■ Your goal:
Once the line with "Below are approximate" is found in the entries below, repeat it and each following line exactly, up to and including the line with "the cooled shrimp out". Add no other lines.

(Data records)
▽

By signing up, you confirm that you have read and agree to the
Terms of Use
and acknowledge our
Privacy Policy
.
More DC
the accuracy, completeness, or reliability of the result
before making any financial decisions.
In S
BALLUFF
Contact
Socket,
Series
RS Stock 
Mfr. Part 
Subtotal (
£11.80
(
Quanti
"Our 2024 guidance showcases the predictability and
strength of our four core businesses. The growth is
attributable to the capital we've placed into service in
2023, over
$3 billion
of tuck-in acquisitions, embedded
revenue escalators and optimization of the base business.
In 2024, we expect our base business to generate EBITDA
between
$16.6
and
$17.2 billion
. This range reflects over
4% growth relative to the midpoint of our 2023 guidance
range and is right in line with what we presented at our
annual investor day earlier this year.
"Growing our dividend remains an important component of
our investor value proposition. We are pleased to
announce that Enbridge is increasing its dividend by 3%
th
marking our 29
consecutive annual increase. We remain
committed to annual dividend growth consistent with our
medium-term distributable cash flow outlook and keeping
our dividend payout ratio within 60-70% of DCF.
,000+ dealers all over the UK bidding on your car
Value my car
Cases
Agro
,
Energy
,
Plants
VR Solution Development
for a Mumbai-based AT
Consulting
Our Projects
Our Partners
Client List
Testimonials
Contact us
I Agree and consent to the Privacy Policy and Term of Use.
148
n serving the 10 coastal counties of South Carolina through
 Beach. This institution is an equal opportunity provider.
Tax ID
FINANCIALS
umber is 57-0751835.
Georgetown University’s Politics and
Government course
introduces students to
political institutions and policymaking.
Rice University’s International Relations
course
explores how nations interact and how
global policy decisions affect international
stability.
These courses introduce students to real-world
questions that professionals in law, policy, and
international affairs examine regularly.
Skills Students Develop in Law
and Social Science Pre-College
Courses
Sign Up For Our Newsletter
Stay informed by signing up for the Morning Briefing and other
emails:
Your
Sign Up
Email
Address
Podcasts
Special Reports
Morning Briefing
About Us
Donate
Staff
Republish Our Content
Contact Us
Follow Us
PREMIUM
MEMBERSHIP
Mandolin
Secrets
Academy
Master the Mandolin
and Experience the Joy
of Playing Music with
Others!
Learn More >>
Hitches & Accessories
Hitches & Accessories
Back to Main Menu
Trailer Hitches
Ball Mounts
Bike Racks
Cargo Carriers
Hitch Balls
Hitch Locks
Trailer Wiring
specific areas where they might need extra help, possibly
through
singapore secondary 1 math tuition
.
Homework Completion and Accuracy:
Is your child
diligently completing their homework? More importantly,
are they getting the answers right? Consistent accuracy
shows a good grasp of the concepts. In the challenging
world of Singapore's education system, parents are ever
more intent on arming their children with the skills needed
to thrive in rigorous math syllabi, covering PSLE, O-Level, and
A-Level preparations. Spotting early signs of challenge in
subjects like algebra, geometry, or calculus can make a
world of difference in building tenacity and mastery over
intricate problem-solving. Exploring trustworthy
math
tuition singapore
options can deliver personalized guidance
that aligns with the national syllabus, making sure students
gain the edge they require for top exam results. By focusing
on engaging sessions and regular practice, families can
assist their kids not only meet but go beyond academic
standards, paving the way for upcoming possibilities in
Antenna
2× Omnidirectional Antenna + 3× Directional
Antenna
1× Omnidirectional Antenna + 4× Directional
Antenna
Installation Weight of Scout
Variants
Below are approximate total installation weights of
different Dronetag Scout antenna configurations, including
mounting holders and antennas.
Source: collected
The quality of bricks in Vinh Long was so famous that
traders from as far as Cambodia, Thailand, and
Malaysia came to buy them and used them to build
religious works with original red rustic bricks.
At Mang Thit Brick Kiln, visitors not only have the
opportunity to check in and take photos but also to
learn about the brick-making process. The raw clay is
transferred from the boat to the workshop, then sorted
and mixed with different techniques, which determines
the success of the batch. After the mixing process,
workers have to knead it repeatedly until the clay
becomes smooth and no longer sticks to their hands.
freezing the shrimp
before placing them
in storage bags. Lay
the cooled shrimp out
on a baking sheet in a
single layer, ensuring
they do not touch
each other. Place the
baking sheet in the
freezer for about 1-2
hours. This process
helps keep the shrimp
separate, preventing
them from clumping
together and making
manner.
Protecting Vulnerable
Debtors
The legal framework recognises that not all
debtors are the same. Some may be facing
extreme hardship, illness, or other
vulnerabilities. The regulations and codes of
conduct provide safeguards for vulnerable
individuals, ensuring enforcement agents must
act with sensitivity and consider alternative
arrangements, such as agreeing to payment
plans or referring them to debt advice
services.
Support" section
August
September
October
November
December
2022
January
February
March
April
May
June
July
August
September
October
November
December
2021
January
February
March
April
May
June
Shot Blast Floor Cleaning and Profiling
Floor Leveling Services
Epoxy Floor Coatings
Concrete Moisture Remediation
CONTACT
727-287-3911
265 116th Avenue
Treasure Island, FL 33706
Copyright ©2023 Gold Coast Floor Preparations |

△

■ Exercise response:
Below are approximate total installation weights of
different Dronetag Scout antenna configurations, including
mounting holders and antennas.
Source: collected
The quality of bricks in Vinh Long was so famous that
traders from as far as Cambodia, Thailand, and
Malaysia came to buy them and used them to build
religious works with original red rustic bricks.
At Mang Thit Brick Kiln, visitors not only have the
opportunity to check in and take photos but also to
learn about the brick-making process. The raw clay is
transferred from the boat to the workshop, then sorted
and mixed with different techniques, which determines
the success of the batch. After the mixing process,
workers have to knead it repeatedly until the clay
becomes smooth and no longer sticks to their hands.
freezing the shrimp
before placing them
in storage bags. Lay
the cooled shrimp out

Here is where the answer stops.